Anabel tenía razón en cuanto al negro, aunque solo en cierto modo, no era tan mío. Lo heredé de Marcos, mi hermano.

Recuerdo a mi madre regañarle cada vez que llegaba a casa tras comprar otra camiseta de ese mismo color, aunque el enfado duraba poco; mi hermano la cogía en volandas, le dejaba un beso en el cuello y los pies en el suelo, o en las nubes, según se mire. Era un zalamero y sabía ganarse a mi madre... Y a mí, aunque odiase que antes de dejarme un beso en la coronilla, lo alborotase a conciencia. Me invitaba a su cuarto para escucharlo tocar la guitarra, él no era de los que se encerraban y no te permitían el paso, no. Él te hacía participe de cada logro conseguido, de cada composición nueva o de cualquier chorrada que se le ocurriera.

En ocasiones mi madre se acercaba y acababa tumbada a mi lado en la cama mientras mi hermano, sentado en la silla junto a su escritorio, nos daba un concierto en exclusiva.

Tal vez por todos esos momentos, la casa sin él se convirtió en un lugar oscuro y silencioso. Un lugar en el que mi madre se hundía sin remedio y en el que yo no tuve el tiempo suficiente de llorarlo, para intentar sacar a mi madre de aquel pozo en el que se había metido.

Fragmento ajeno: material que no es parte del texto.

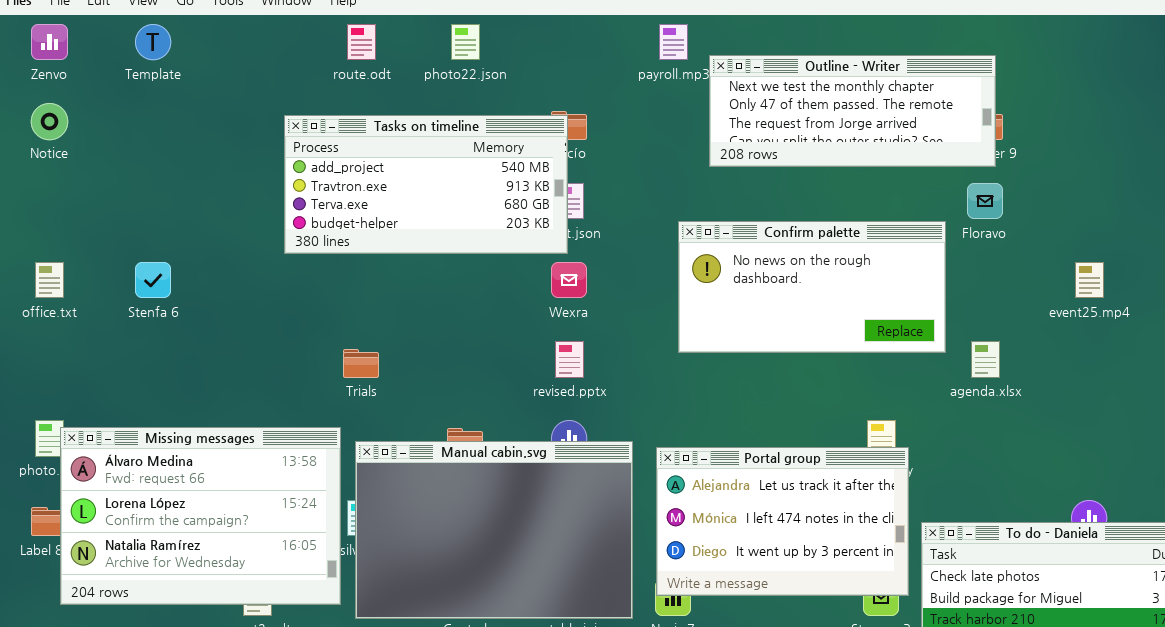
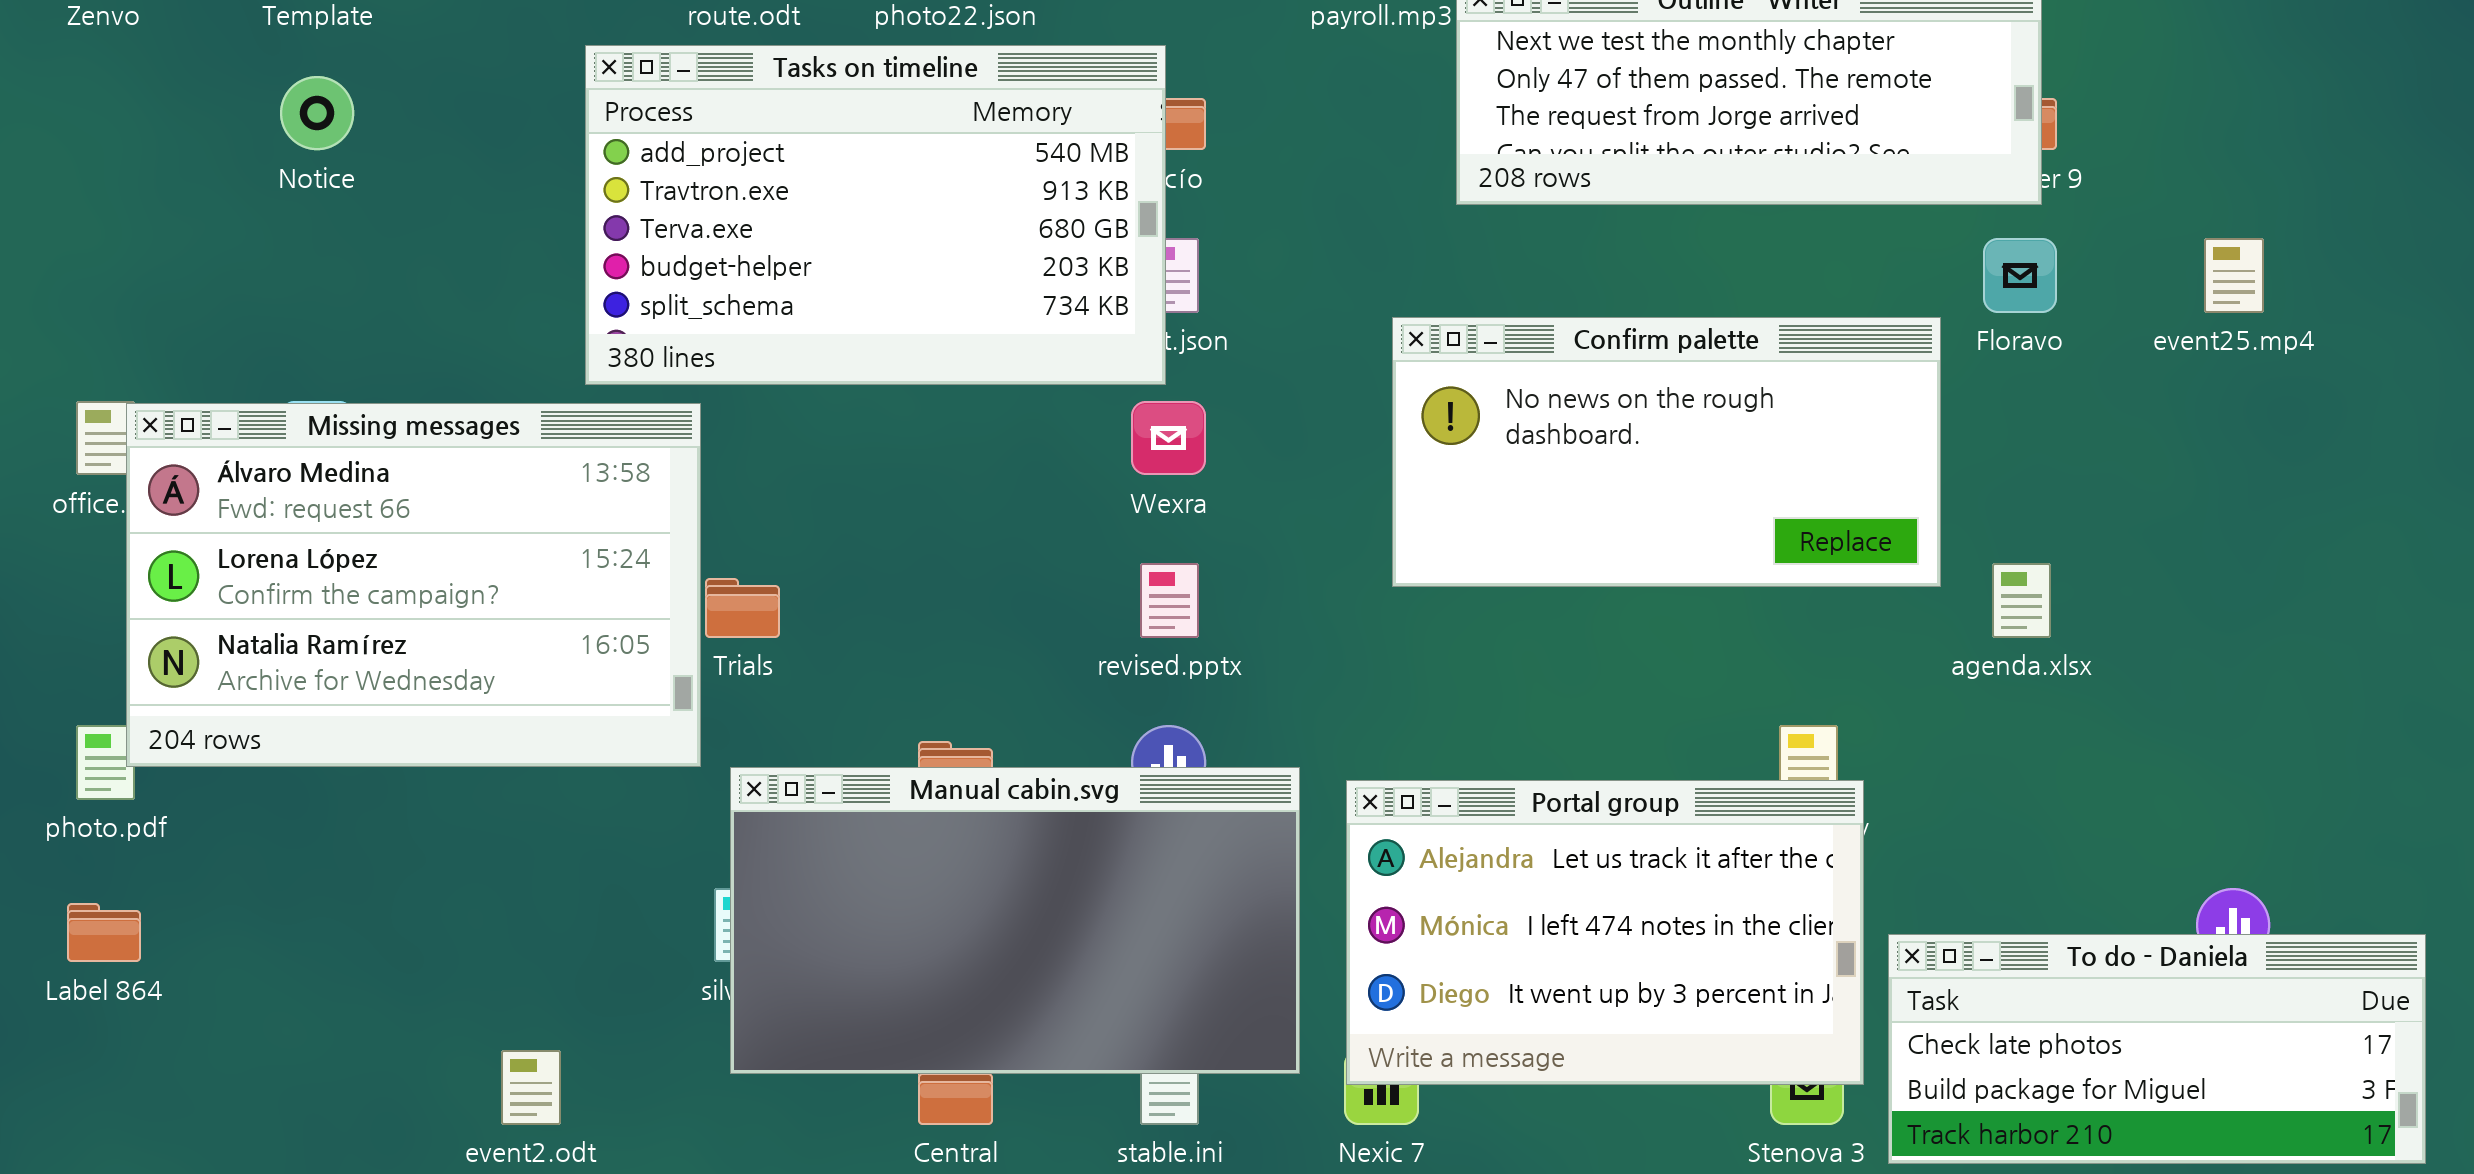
Notice: [31,103,68,140] -> [280,76,354,150], moved
Tasks on timeline: [284,115,568,254] -> [585,45,1166,385], resized
event25.mp4: [1075,262,1104,298] -> [2204,238,2264,313], moved
Missing messages: [60,427,341,605] -> [126,403,701,767], moved
Manual cabin.svg: [355,441,633,619] -> [730,767,1300,1074], resized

Mi hermano soñaba con tener un Pub donde tocar los fines de semana su guitarra, me decía que un día lo tendríamos y que mientras él tocase yo me encargaría de la barra. Ahora yo lo había conseguido y eso... Eso me hacía estar un poco más cerca de él.

Anabel se marchó la primera, ya que tenía que conducir hasta Marbella. Me levanté para acompañarla. Se despidió de todos y al pasar por mi lado pasé mi mano por su cintura para dejarle paso. Noté como se le tensionaban todos los músculos de su espalda al tiempo que se giraba mirando hacia la mesa. Aceleró el paso hasta desprenderse de mi contacto.

—Ahora vuelvo, voy a acompañarla al coche —Ellos asintieron y yo seguí los pasos de Anabel.

—Marcus Pub —dijo Anabel una vez fuera mirando la fachada.

—Sí. Sonaba mejor que Bar Marcos, ¿No crees? —una dulce sonrisa apareció en su rostro acompañando a la mía.

—Es perfecto, tu hermano estaría orgulloso de ti —susurró mirándome fijamente mientras yo me perdía en esos ojos.

—Gracias —carraspeé mientras la vi abrazarse y yo me desabrochaba la sudadera.

—Toma, póntela —Se la ofrecí mientras andábamos hacia su coche.

—Gracias pero no hace falta, tengo el coche cerca.

—Anabel, por favor, tengo otra dentro. No seas cabezota y póntela —insistí acercándola a su cuerpo. Parecía dudar por un momento, así que me situé a su espalda y la deposité sobre sus hombros. Los rocé y por un instante quise quedarme ahí, deleitándome en el calor que desprendían. Pero muy a mi pesar encogí mis dedos y le di espacio para que introdujera los brazos y la abrochara.

Llevaba días pensando en las palabras que me dijo, en que olvidáramos aquel beso y siguiéramos siendo amigos, como siempre lo fuimos. Había llegado a pensar en que tal vez no besaba tan bien como creía pero... No es por echarme flores, pero nunca se habían quejado de ellos, es más siempre querían repetir. Lo malo es que desde aquel dichoso beso, yo buscaba su sabor, ese que no conseguía sacarme de la cabeza y que no encontraba en ninguna boca.

—Gracias, te la devolveré —dijo pellizcando la sudadera y abriendo la puerta de su coche. Me acerqué a ella y me despedí dejándole un beso en la mejilla que me supo a poco mientras sus mejillas se sonrojaban y apartaba la vista de mí.